(Excerpts from a dataset)
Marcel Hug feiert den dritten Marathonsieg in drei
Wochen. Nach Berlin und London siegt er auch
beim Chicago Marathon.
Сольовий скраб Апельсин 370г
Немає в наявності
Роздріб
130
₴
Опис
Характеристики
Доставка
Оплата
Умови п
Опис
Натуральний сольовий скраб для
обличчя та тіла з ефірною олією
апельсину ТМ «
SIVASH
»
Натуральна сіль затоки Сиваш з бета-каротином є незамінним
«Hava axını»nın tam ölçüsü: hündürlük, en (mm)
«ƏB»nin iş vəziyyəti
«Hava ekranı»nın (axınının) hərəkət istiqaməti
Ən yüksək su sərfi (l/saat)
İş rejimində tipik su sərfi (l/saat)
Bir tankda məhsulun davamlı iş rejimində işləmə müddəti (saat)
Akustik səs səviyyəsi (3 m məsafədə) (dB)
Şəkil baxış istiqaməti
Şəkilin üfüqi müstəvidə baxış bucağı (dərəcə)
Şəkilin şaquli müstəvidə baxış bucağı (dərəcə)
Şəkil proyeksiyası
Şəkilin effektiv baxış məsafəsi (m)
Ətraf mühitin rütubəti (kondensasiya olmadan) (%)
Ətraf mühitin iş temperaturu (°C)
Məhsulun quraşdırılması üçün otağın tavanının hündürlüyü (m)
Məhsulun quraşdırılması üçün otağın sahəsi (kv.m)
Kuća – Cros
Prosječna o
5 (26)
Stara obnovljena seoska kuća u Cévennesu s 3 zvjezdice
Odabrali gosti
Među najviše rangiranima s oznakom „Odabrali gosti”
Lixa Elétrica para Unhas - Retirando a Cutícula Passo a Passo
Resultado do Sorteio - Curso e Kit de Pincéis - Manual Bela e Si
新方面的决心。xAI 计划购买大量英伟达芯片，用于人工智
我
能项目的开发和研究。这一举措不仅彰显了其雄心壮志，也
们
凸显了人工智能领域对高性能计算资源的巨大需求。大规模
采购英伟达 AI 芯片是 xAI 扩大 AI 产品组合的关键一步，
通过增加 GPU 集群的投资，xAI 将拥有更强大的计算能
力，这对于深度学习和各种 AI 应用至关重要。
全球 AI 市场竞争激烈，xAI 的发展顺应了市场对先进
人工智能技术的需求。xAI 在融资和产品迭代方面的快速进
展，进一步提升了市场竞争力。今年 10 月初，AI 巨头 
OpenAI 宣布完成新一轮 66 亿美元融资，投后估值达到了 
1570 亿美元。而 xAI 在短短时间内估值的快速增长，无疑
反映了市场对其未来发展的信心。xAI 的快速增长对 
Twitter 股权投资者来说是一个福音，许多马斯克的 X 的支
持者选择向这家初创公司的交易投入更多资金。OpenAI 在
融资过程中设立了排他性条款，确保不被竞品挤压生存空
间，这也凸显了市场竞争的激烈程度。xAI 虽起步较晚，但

Description of the task. Lines from the one with "持者选择向这家初创公司的交易投入更多资金。OpenAI 在" through the end of the data: set these down exactly, including both ends and nothing more.

Written reply.
持者选择向这家初创公司的交易投入更多资金。OpenAI 在
融资过程中设立了排他性条款，确保不被竞品挤压生存空
间，这也凸显了市场竞争的激烈程度。xAI 虽起步较晚，但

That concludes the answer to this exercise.